Much more usefully, Field focuses on the real problem - what on earth can we do to prevent poor children from becoming poor adults?

And here, he spells out something we all know, but which PC squeamishness has for too long excluded from the public debate on child poverty:
"Even if the money were available to lift all children out of income poverty in the short term, it is far from clear that this move would in itself close the achievement gap.

... there is much more beyond just improving short-term family incomes in determining the life chances of poor children. A healthy pregnancy, positive but authoritative parenting, high quality childcare, a positive approach to learning at home and an improvement in parents’ qualifications together, can transform children’s life chances, and trump class background and parental income.

A child growing up in a family with these attributes, even if the family is poor, has every chance of succeeding in life."
That resonates so strongly with Tyler. As he's blogged many times, he had the great good fortune to grow up in a family with little money but absolutely outstanding parents. And when it comes to a choice between those two, there is no choice - first, choose your parents.

Fine. Common sense.

Except unfortunately, there just aren't enough good parents to go round. And there are especially not enough to go round down in the depths of welfare dependency.

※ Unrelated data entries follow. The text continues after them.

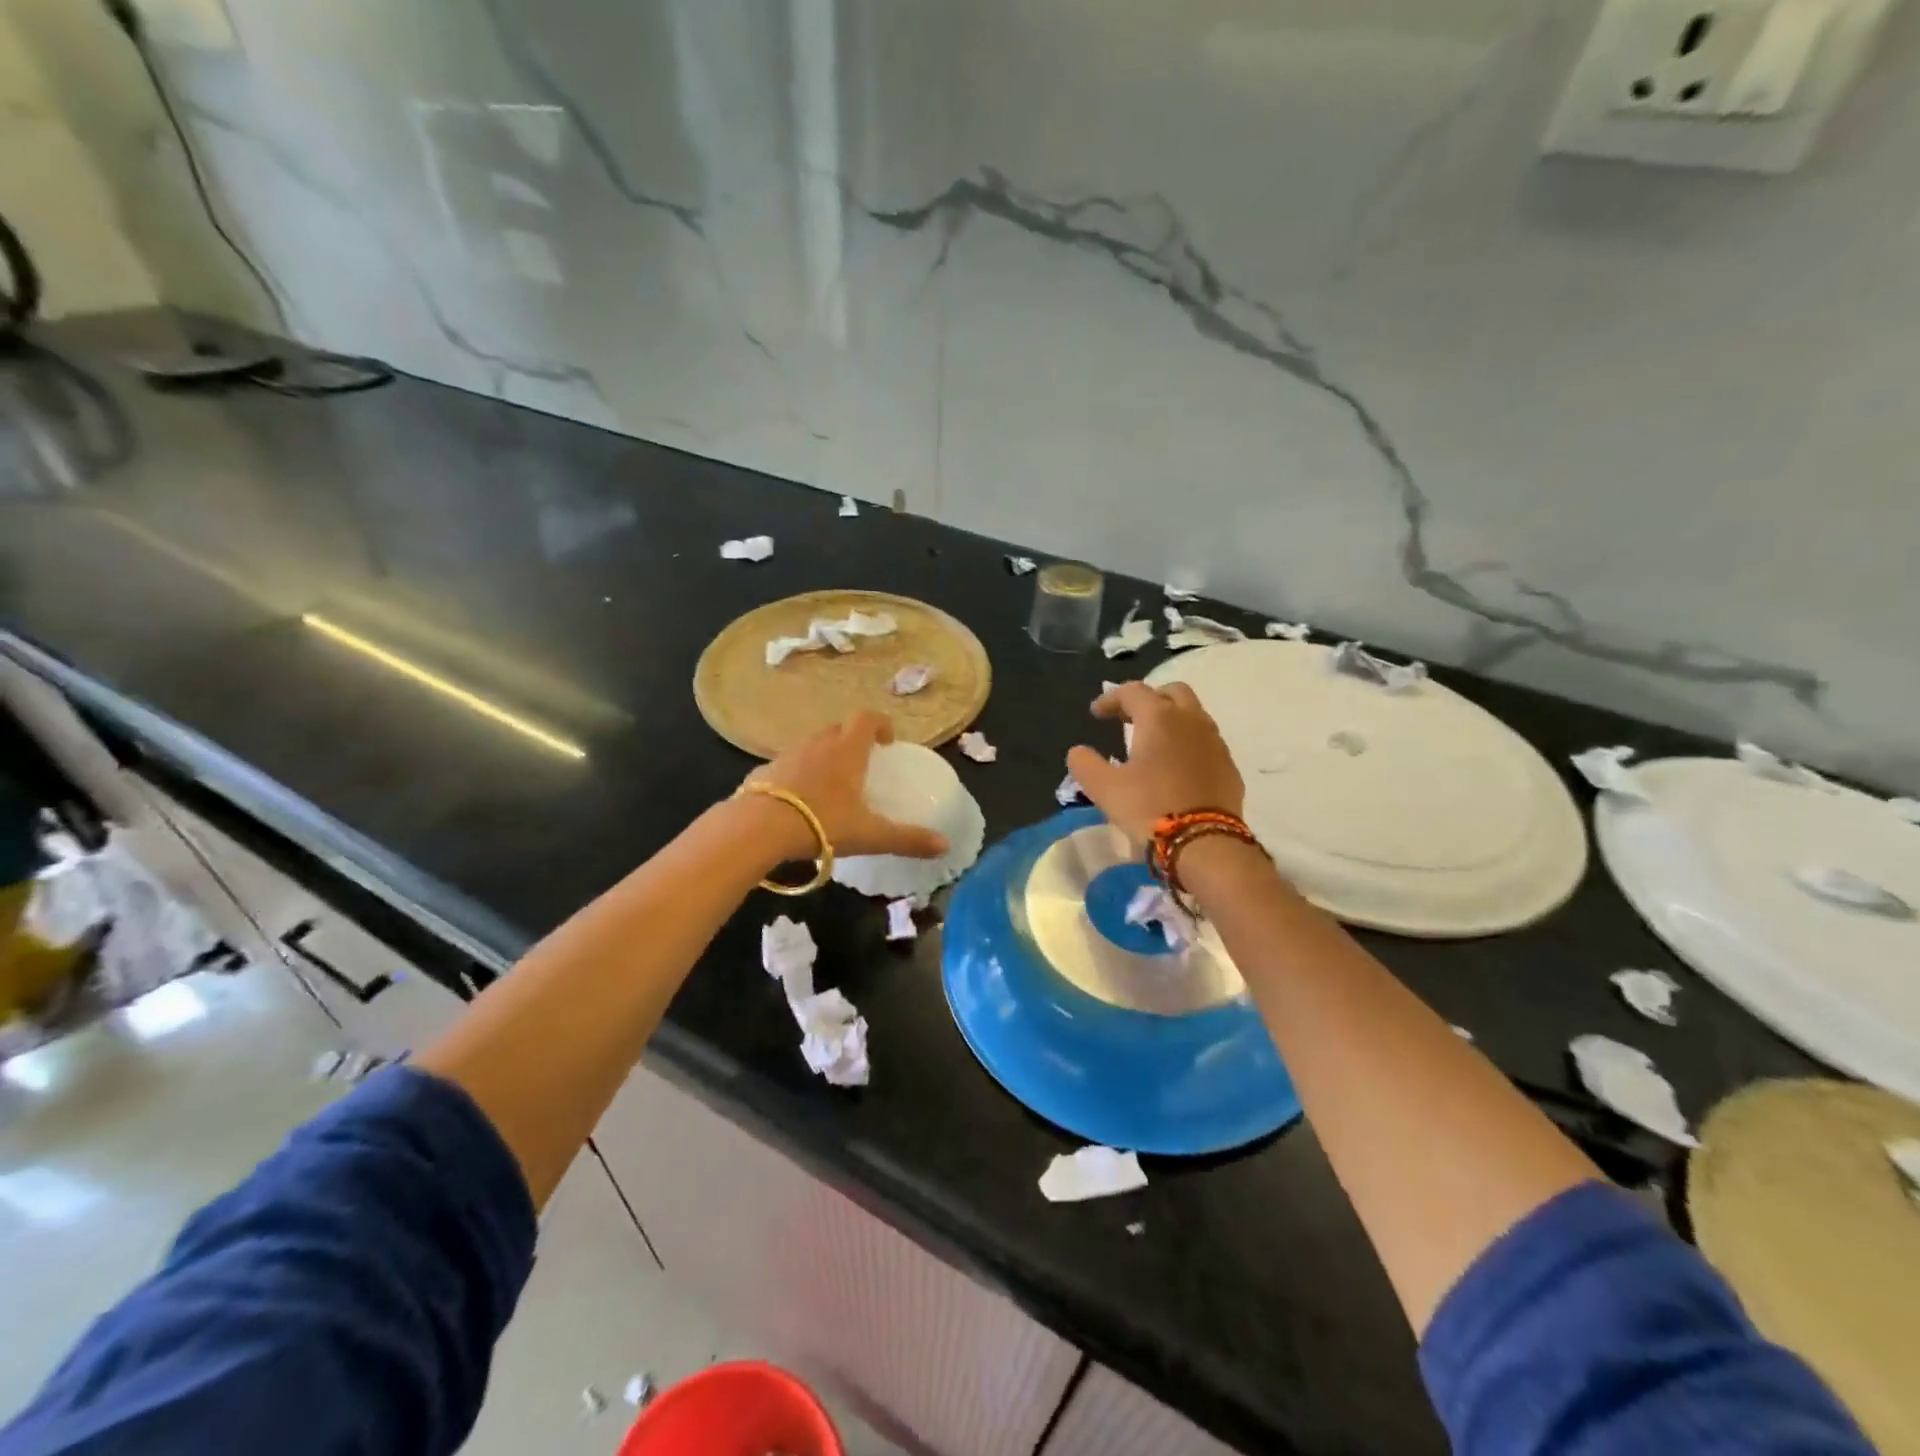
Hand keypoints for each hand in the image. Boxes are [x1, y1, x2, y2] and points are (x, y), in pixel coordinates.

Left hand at [746, 711, 949, 860]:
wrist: (758, 828)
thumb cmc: (821, 823)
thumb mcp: (870, 835)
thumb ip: (907, 839)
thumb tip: (945, 846)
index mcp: (847, 750)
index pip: (867, 718)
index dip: (880, 724)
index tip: (887, 742)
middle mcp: (817, 744)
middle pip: (838, 728)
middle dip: (852, 739)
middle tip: (862, 764)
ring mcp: (787, 755)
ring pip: (811, 745)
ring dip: (824, 755)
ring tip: (831, 785)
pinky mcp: (763, 771)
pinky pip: (787, 765)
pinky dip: (798, 775)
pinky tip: (798, 802)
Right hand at [1067, 682, 1244, 848]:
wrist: (1204, 842)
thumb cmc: (1149, 808)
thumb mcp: (1104, 788)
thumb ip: (1085, 764)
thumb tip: (1078, 752)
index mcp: (1159, 718)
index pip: (1133, 692)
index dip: (1111, 698)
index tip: (1096, 714)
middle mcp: (1191, 720)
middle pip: (1172, 692)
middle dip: (1149, 699)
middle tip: (1129, 720)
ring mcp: (1215, 742)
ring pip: (1193, 716)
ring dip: (1171, 720)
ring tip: (1152, 743)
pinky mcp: (1229, 766)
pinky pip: (1206, 742)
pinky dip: (1188, 743)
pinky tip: (1176, 767)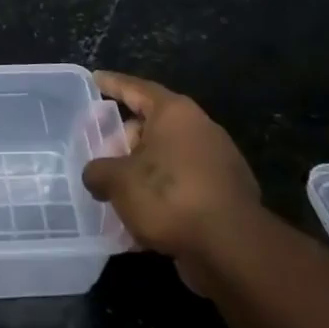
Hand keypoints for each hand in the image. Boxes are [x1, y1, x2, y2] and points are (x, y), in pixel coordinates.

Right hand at [82, 72, 259, 279]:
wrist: (232, 249)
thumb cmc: (169, 196)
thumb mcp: (117, 181)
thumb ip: (98, 171)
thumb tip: (96, 175)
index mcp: (174, 113)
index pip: (136, 88)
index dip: (113, 83)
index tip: (95, 78)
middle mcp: (200, 129)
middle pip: (153, 125)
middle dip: (125, 138)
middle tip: (101, 151)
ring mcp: (218, 163)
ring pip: (168, 158)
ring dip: (142, 170)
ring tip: (116, 189)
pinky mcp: (226, 195)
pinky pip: (183, 186)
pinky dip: (161, 195)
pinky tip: (140, 218)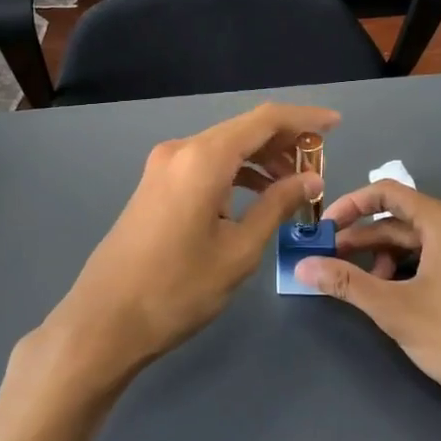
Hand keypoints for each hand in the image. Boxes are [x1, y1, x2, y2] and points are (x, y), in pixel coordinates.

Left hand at [43, 103, 337, 385]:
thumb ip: (277, 206)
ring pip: (224, 148)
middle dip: (285, 143)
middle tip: (319, 167)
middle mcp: (181, 150)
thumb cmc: (178, 289)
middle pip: (243, 131)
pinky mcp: (156, 185)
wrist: (105, 320)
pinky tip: (256, 196)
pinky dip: (235, 174)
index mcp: (203, 158)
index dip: (304, 119)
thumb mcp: (239, 250)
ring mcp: (163, 167)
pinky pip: (205, 166)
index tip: (336, 125)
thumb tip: (309, 180)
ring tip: (295, 185)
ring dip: (260, 160)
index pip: (265, 120)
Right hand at [295, 181, 440, 421]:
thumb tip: (302, 266)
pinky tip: (401, 296)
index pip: (387, 193)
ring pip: (422, 240)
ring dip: (388, 257)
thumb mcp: (396, 310)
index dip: (349, 206)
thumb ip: (346, 283)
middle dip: (365, 240)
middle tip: (332, 263)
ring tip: (367, 288)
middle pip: (403, 218)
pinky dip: (414, 268)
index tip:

So what to do? How do we get those problem parents we've blogged so often take their responsibilities seriously? And even if we manage that, how do we get them capable of discharging those responsibilities?

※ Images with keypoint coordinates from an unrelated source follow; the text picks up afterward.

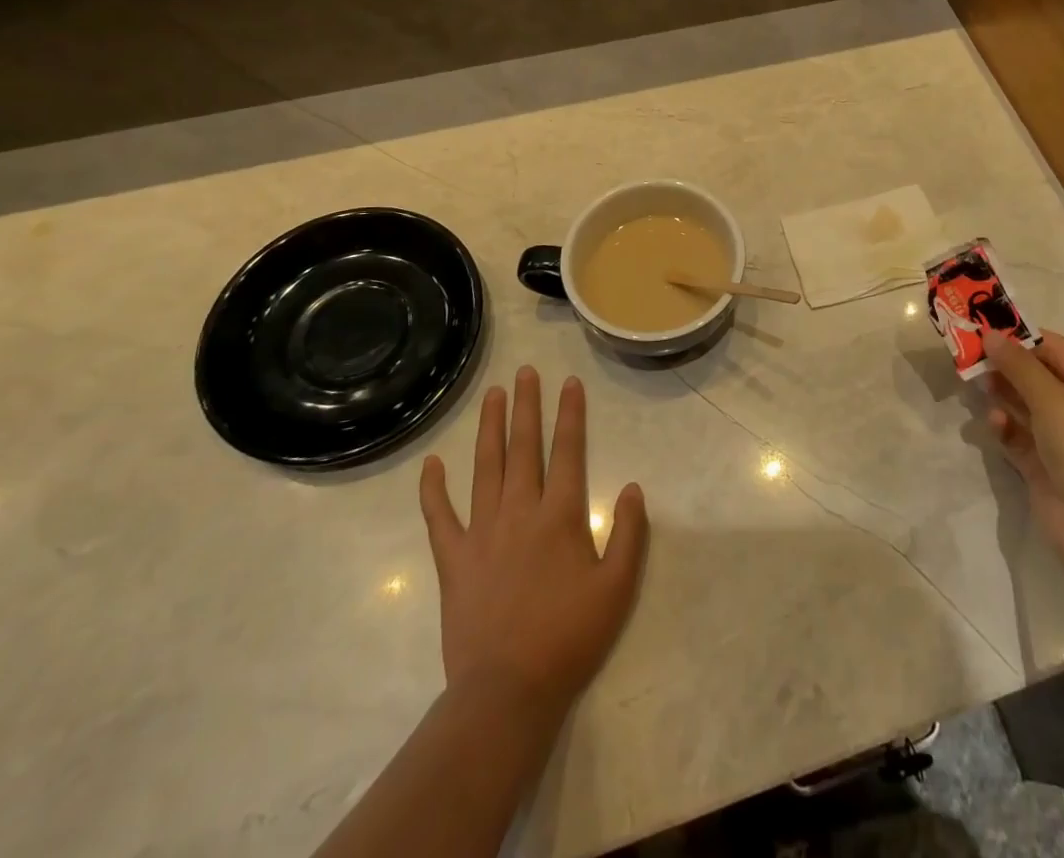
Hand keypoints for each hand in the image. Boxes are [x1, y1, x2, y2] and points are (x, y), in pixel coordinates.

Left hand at [419, 367, 648, 722]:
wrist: (507, 691)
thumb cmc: (569, 638)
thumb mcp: (617, 588)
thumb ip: (629, 534)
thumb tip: (633, 487)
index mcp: (561, 516)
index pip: (568, 451)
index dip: (570, 414)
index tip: (569, 382)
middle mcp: (520, 512)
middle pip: (524, 448)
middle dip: (527, 406)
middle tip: (526, 372)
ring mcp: (483, 533)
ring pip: (485, 468)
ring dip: (490, 428)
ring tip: (493, 396)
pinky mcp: (454, 560)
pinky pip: (440, 517)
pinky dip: (433, 489)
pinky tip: (431, 463)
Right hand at [983, 329, 1063, 570]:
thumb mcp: (1052, 400)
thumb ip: (1018, 365)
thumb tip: (989, 334)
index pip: (1055, 349)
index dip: (1020, 337)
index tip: (983, 327)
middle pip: (1038, 375)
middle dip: (1006, 367)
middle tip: (970, 356)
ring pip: (1025, 403)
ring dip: (1002, 394)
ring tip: (976, 385)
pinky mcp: (1045, 463)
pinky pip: (1019, 433)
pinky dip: (1006, 426)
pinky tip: (994, 424)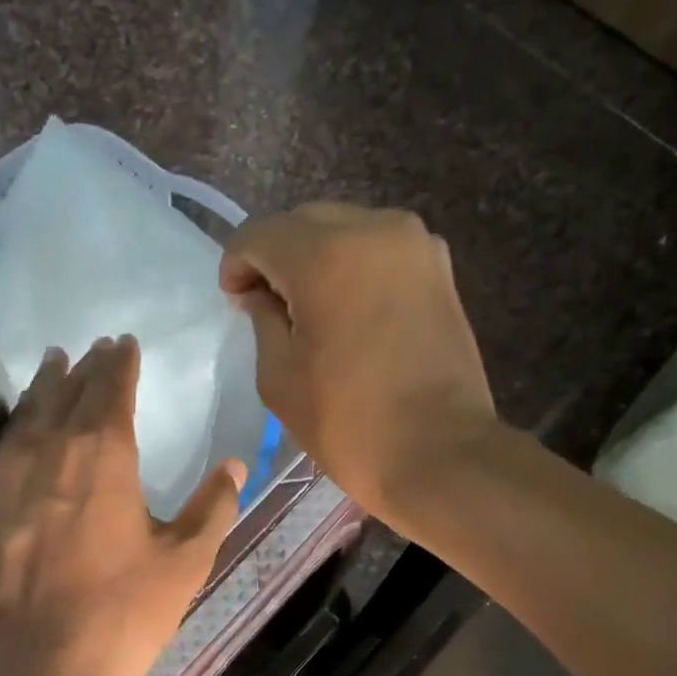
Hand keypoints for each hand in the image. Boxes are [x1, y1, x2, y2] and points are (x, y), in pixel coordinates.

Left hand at [0, 335, 244, 675]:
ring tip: (52, 364)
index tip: (124, 344)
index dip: (120, 364)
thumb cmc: (123, 612)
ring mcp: (8, 480)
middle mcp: (50, 452)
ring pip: (27, 415)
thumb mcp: (185, 561)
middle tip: (93, 348)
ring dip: (44, 386)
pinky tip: (20, 427)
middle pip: (67, 394)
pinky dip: (16, 426)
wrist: (41, 666)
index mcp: (104, 455)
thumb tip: (235, 464)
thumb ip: (213, 506)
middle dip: (84, 368)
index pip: (111, 390)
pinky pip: (2, 449)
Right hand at [220, 203, 497, 519]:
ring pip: (345, 230)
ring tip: (311, 311)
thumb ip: (262, 320)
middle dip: (277, 257)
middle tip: (268, 307)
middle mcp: (375, 230)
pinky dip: (355, 269)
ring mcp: (416, 245)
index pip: (259, 234)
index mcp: (326, 255)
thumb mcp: (280, 378)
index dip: (236, 264)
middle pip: (304, 222)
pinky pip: (380, 251)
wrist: (440, 453)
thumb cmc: (349, 423)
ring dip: (318, 259)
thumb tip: (261, 294)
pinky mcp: (439, 269)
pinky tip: (350, 312)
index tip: (236, 302)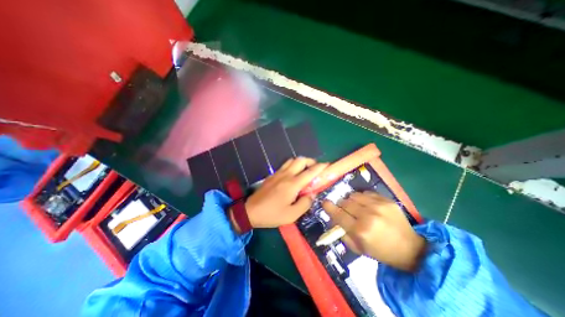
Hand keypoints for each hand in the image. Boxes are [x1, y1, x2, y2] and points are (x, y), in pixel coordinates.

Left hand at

Frank's solution is to expand the support services available to help. He wants organised training for parents. He wants to refocus the floundering Sure Start programme on helping the weakest parents who really need the help. He wants pre-school foundation programmes to have resource priority ahead of more spending on Child Tax Credits. He wants to get charities and voluntary groups more involved. And he wants to formalise the responsibilities of local councils and schools for lifting the attainment levels of disadvantaged kids.

Now all of that sounds quite sensible - certainly the way Frank tells it. The whole thing is geared to breaking the dire intergenerational spiral of dependency and decline visited on us by the welfare state. And it has to be better than Labour's bone-headed pursuit of arbitrary income targets.

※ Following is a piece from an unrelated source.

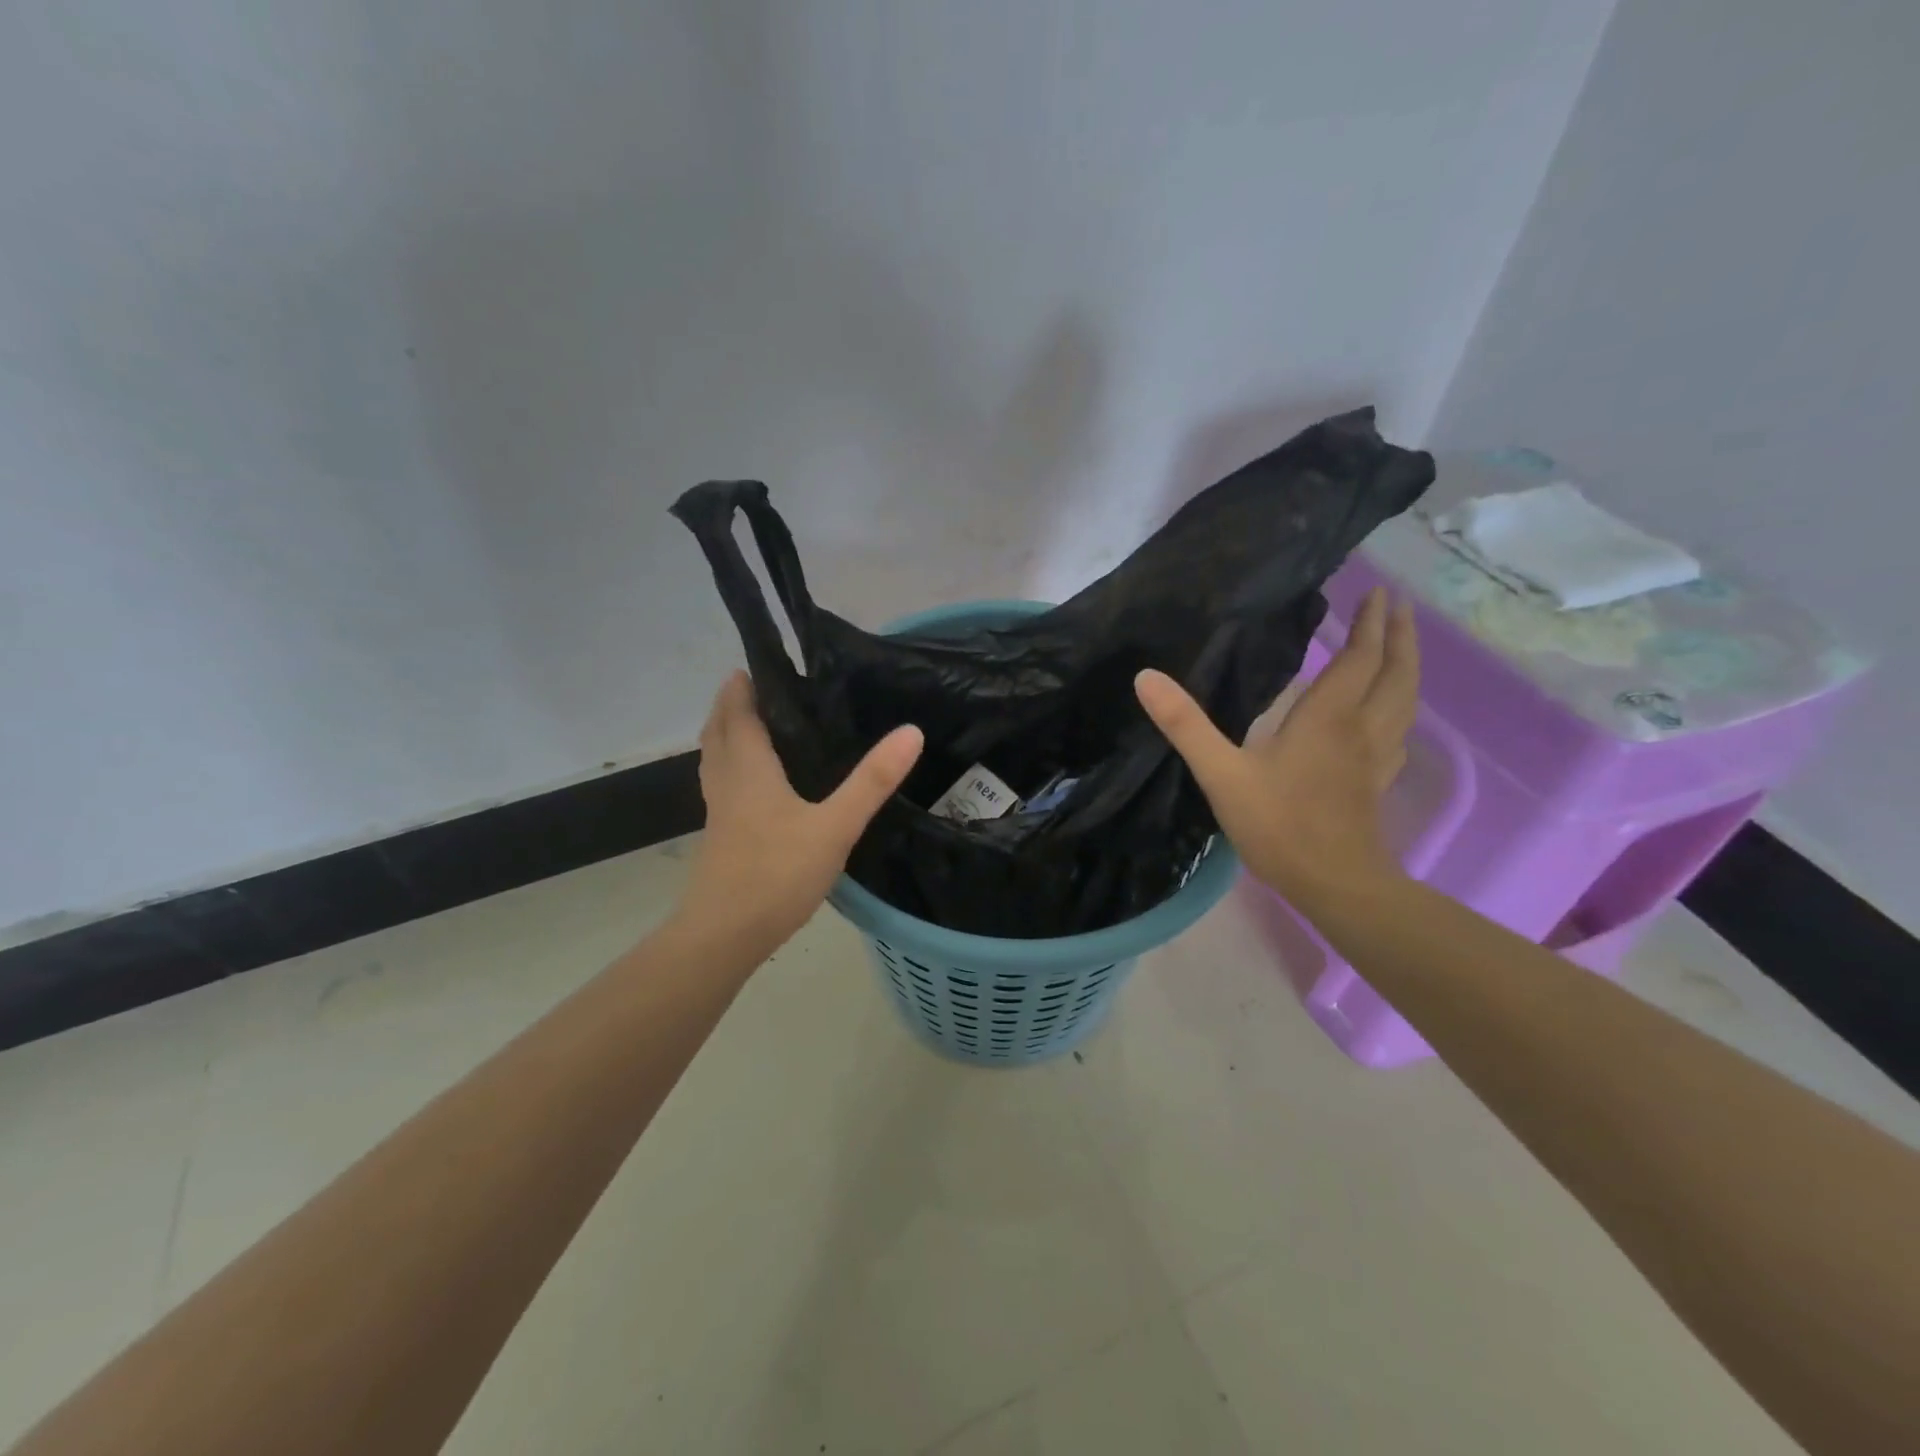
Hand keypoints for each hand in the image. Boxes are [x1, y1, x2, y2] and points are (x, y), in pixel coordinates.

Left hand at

But what we don't want is to exchange Labour's socialist poverty disaster, with a different socialist poverty disaster.

Because although this report points in the right general direction - ie less reliance on ever-expanding welfare payments and more reliance on the poor taking back responsibility for their own lives - Frank is still a socialist. Deep down he may still believe that government can find technical solutions - ways of applying the very best brains to crack even the toughest problems.

And Tyler found himself shifting uncomfortably as he read the following (quoted approvingly by Frank from a couple of eminent education Profs):
"We seem to know as much in principle about how parental involvement and its impact on pupil achievement as Newton knew about the physics of motion in the seventeenth century. What we seem to lack is the ‘engineering science’ that helps us put our knowledge into practice. By 1650 Newton knew in theory how to put a missile on the moon. It took more than 300 years to learn how to do this in practice. The scientists who did this used Newton’s physics with modern engineering knowledge. We must not wait three hundred years to promote stellar advances in pupils’ achievement. We need urgently to learn how to apply the knowledge we already have in the field."
No, no, no.

You see, the problem with that is that physics is physics. Whereas pupil achievement is all about horribly messy human beings. Human beings who can't even manage their own behaviour, let alone manage the behaviour of other human beings.

Let's hope Frank doesn't really believe we can somehow engineer our way out of this.